=== What to do ===
Search the records below for the word "APERTURE", then return every line where it appears.

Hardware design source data
----

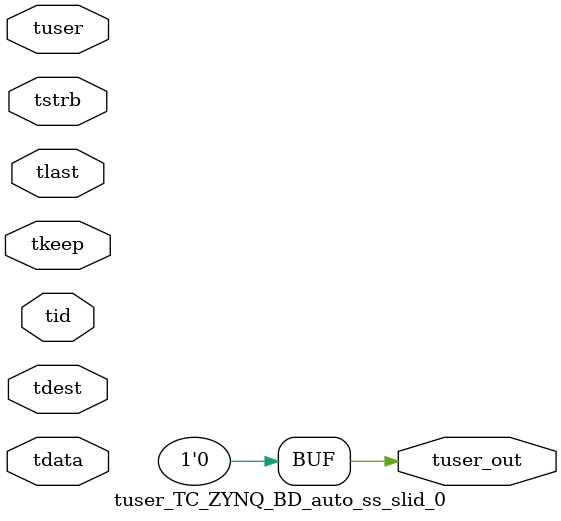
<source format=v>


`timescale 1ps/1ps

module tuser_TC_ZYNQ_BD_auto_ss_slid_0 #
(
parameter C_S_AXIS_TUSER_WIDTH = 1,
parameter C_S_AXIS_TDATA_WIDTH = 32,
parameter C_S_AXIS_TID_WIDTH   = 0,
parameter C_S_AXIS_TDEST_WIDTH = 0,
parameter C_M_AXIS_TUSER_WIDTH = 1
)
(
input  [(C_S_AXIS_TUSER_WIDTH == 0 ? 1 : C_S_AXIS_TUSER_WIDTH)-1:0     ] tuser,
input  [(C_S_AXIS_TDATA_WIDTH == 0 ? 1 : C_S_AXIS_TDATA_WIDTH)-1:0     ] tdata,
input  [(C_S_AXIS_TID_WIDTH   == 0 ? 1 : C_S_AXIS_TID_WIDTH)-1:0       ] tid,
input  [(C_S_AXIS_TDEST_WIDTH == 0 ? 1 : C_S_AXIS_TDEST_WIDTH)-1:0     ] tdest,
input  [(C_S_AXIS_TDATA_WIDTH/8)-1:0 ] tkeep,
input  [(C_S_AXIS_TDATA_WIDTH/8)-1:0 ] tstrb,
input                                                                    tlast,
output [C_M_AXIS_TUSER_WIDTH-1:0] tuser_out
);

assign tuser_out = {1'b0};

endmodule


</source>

----

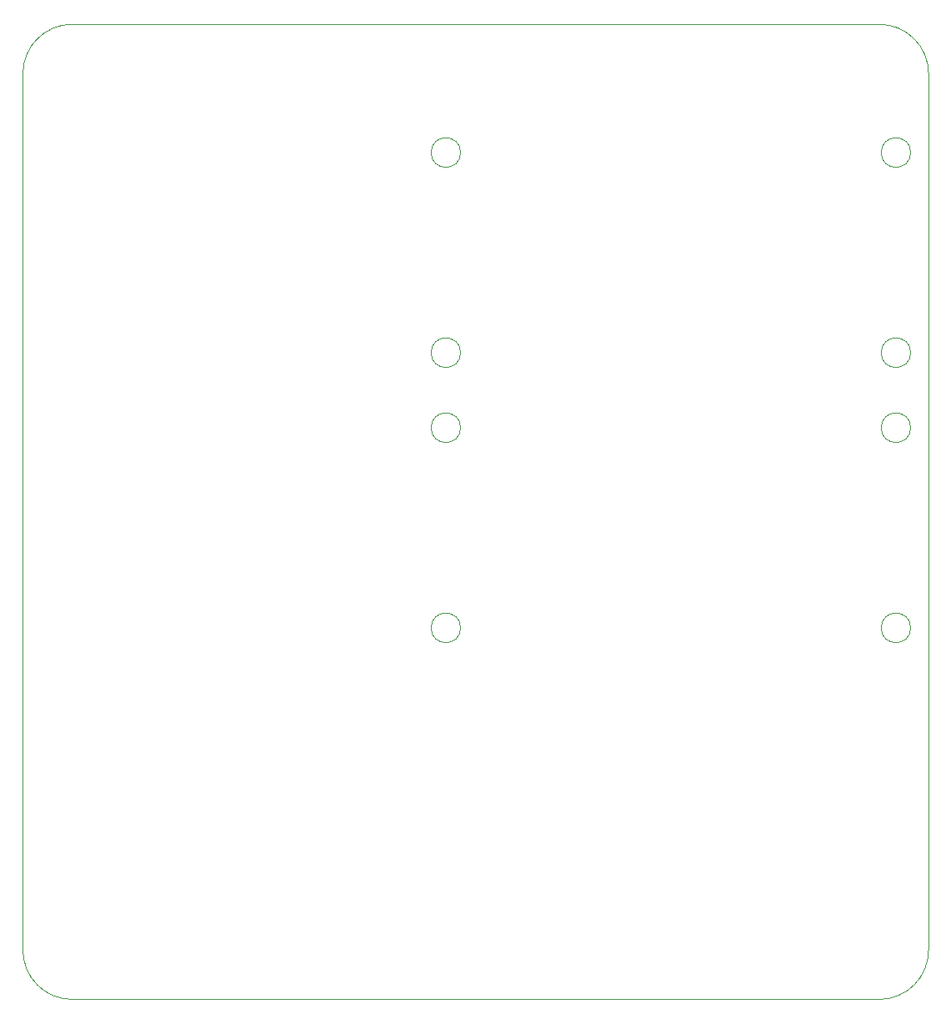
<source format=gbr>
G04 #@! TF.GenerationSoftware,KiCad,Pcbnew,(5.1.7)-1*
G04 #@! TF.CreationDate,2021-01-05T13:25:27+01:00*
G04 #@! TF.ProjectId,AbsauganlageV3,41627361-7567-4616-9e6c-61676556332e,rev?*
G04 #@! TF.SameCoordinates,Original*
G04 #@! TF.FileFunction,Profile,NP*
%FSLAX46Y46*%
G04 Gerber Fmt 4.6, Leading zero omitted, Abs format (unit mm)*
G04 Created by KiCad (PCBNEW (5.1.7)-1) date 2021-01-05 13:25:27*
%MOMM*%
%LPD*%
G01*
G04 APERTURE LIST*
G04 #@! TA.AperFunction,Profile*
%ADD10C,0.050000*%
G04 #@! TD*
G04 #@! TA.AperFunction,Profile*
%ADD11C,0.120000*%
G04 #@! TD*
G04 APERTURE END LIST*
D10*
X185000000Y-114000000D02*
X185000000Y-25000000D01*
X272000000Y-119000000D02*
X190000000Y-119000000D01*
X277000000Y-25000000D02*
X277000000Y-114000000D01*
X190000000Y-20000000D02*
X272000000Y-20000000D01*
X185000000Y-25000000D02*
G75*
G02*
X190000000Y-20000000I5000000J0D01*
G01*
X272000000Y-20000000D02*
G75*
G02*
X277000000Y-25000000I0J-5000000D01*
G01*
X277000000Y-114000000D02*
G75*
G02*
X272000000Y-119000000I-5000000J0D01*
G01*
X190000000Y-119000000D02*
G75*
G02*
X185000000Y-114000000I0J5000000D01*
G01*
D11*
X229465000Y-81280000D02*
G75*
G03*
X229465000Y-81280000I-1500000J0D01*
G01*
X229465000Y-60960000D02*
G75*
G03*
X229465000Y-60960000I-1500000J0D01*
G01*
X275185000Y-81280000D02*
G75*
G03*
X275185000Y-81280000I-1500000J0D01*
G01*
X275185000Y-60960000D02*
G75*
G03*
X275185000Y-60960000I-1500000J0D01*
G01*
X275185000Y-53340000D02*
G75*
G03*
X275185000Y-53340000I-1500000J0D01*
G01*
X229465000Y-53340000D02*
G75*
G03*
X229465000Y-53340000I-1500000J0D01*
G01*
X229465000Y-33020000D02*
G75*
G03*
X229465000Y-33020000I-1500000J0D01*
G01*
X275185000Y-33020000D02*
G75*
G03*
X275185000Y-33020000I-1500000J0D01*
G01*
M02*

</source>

----

=== Exercise output ===
G04 APERTURE LIST*
G04 APERTURE END LIST*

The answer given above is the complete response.